* YOUR INSTRUCTIONS
With the records as your source, report how many lines contain "aplicação". Add no other words.

= Beginning of Section =

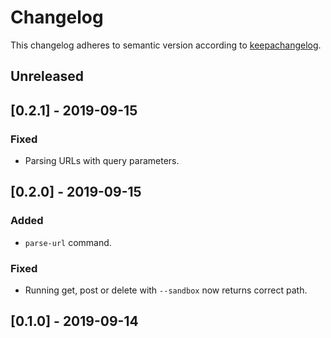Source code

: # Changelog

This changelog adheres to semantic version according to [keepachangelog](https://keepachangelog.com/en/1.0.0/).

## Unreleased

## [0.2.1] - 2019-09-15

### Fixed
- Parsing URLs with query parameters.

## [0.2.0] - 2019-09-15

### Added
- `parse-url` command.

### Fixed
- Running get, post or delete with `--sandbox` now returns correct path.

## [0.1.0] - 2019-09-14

= End of Section =
= Beginning of Section =

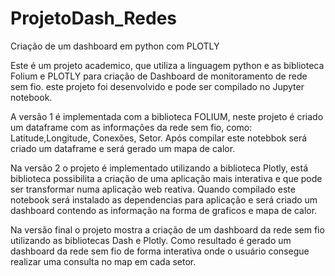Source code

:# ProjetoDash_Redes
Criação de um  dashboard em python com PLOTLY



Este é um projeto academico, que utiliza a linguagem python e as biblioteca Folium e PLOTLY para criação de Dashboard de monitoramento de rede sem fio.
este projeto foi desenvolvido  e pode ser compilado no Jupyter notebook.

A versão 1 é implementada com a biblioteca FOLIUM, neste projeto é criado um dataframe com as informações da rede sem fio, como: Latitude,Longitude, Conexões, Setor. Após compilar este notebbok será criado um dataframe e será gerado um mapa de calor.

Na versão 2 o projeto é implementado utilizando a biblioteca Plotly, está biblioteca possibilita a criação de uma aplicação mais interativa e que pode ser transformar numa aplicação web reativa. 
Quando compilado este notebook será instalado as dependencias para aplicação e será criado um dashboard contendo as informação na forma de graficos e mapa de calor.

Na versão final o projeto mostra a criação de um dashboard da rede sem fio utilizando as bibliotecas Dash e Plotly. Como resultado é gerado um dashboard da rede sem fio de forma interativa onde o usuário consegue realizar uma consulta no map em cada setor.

= End of Section =

* EXERCISE ANSWER
2